+++ DATASET +++

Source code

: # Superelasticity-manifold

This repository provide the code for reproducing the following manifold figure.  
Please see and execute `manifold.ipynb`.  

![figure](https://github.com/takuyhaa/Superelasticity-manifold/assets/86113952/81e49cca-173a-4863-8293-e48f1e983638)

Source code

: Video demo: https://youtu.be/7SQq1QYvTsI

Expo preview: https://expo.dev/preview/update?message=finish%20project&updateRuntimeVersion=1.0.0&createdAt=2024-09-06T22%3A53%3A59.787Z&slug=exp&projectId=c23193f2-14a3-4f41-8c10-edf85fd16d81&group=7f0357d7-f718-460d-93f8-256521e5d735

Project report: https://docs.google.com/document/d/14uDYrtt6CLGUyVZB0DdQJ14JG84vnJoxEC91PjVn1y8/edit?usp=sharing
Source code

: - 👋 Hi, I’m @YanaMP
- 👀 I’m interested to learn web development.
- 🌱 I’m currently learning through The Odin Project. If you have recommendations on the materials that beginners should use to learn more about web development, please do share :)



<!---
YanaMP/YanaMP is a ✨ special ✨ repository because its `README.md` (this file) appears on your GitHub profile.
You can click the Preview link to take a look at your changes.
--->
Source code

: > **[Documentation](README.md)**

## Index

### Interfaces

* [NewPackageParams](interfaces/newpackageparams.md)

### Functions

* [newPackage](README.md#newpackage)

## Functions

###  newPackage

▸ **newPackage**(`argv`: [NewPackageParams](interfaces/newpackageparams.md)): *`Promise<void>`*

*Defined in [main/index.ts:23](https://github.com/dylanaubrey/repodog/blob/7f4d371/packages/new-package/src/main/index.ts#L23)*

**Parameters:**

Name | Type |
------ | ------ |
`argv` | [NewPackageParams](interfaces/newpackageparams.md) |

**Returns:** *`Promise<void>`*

+++

■ EXERCISE DIRECTIONS: Could every record be printed again exactly as it reads?

■ EXERCISE RESULT:
Source code

: # Superelasticity-manifold

This repository provide the code for reproducing the following manifold figure.  
Please see and execute `manifold.ipynb`.  

![figure](https://github.com/takuyhaa/Superelasticity-manifold/assets/86113952/81e49cca-173a-4863-8293-e48f1e983638)

Source code

: Video demo: https://youtu.be/7SQq1QYvTsI

Expo preview: https://expo.dev/preview/update?message=finish%20project&updateRuntimeVersion=1.0.0&createdAt=2024-09-06T22%3A53%3A59.787Z&slug=exp&projectId=c23193f2-14a3-4f41-8c10-edf85fd16d81&group=7f0357d7-f718-460d-93f8-256521e5d735

Project report: https://docs.google.com/document/d/14uDYrtt6CLGUyVZB0DdQJ14JG84vnJoxEC91PjVn1y8/edit?usp=sharing
Source code

: - 👋 Hi, I’m @YanaMP
- 👀 I’m interested to learn web development.
- 🌱 I’m currently learning through The Odin Project. If you have recommendations on the materials that beginners should use to learn more about web development, please do share :)



<!---
YanaMP/YanaMP is a ✨ special ✨ repository because its `README.md` (this file) appears on your GitHub profile.
You can click the Preview link to take a look at your changes.
--->
Source code

: > **[Documentation](README.md)**

## Index

### Interfaces

* [NewPackageParams](interfaces/newpackageparams.md)

### Functions

* [newPackage](README.md#newpackage)

## Functions

###  newPackage

▸ **newPackage**(`argv`: [NewPackageParams](interfaces/newpackageparams.md)): *`Promise<void>`*

*Defined in [main/index.ts:23](https://github.com/dylanaubrey/repodog/blob/7f4d371/packages/new-package/src/main/index.ts#L23)*

**Parameters:**

Name | Type |
------ | ------ |
`argv` | [NewPackageParams](interfaces/newpackageparams.md) |

**Returns:** *`Promise<void>`*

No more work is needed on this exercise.